El último libro que ha entregado Ricardo Menéndez Salmón no es un texto al uso, es una elegía, una auténtica expiación tras muchos años de proceso creativo literario porque No entres dócilmente en esa noche quieta (2020) es ese intento que reconstruye una existencia encaminada a una temprana madurez, la de quien ha hecho de la escritura su causa vital, aunque se construya como un proceso de existencia agotado, sin remedio alguno. A medida que avanzamos en su lectura, otros temas vertebran el libro que gira en torno a la figura de su padre, aunque reconoce que escribe mucho más de sí mismo, del largo padecimiento paternal o cómo influyó la enfermedad durante tres décadas en su vida.

El comienzo marca el tono y la distancia, una exactitud en la concisión de los términos y esas emociones que convierten al texto en una especie de sumario; y si avanzamos en su lectura, uno de los planos que Menéndez Salmón desvelará en su escritura será un juego de espejos y referencias al pasado que llevan al autor a episodios de una memoria infantil, a otra adolescente y, finalmente, de adulto, unos recuerdos confiscados por la enfermedad del padre, previo al desenlace final. Se trata de recuperar la vida de este hombre, de este padre de Ricardo Menéndez Salmón, a quien el hijo escritor debe su nombre, la historia de una sucesión de resurrecciones luminosas, de descubrimientos sorprendentes, aunque se apunta el oscuro desgaste físico y personal de un hombre al que la fatalidad dramática de sus dolencias va limando todos los contornos de su identidad.

Menéndez Salmón expone su propósito de honestidad, cuando su padre muere, escribe sobre él, y afirma que lo logra ganando distancia, y lo hace como si fuera el padre de otro; olvidará lo leído sobre otros padres sujetos a elegías o clamores íntimos de duelo en la literatura reciente. Será una honradez que exige un doble juego, porque nosotros lectores de No entres dócilmente en esa noche quieta deberíamos olvidar, también, esas referencias leídas para entrar en este relato aparentemente frío y objetivo, minucioso y distante, con esa carga interna entre el encuentro de un padre y de un hijo, entre la enfermedad y la juventud, entre el éxito y la muerte.
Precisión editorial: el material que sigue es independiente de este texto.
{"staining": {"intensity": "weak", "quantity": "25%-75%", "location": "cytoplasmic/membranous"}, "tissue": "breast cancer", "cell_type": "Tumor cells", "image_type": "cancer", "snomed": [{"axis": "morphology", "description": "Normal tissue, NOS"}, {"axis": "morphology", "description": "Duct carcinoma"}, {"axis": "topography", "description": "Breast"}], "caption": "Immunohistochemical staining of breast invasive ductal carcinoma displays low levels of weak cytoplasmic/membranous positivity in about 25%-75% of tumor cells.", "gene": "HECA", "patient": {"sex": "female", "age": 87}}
El texto reclama nuestra atención, entabla un diálogo con nosotros desde una posición contemplativa y la notoria objetividad cotidiana del narrador, desvela ese reverso existencial, la abnegada voluntad de la madre cuidadora, o la impotencia de un hijo de once años que observa el paisaje familiar arrasado y lo que queda del cuerpo del padre, un infarto a los treinta y ocho años que condicionará el resto de su vida. Para el niño, Menéndez Salmón, este testimonio es anticipación de la angustia de vivir de la que se libera, en la veintena, yéndose a vivir solo, al hilo de la voracidad de los años que forjaron su vida de escritor, y que coincide ahora con el crepúsculo definitivo del padre. Ese niño destinatario de todo su sufrimiento por una correa de transmisión genética, se hará hombre frente al dolor, y encuentra la razón final de su vocación de escritor en el sufrimiento del padre, regresado de la muerte tras una intervención a corazón abierto.

La escritura, esa gramática del valor, rescata al autor tras un pacto con los hechos de un hombre que vive en la bondad, pese a su padecimiento, poco antes de morir. Vivir se traduce en aguantar, huir de sus fantasmas, de sus miedos, y línea tras línea perderá el pudor al escribir un texto como el presente. Y si el decoro vuelve, recurrirá a la memoria del padre para volver a desnudarse y añadir un buen puñado de palabras.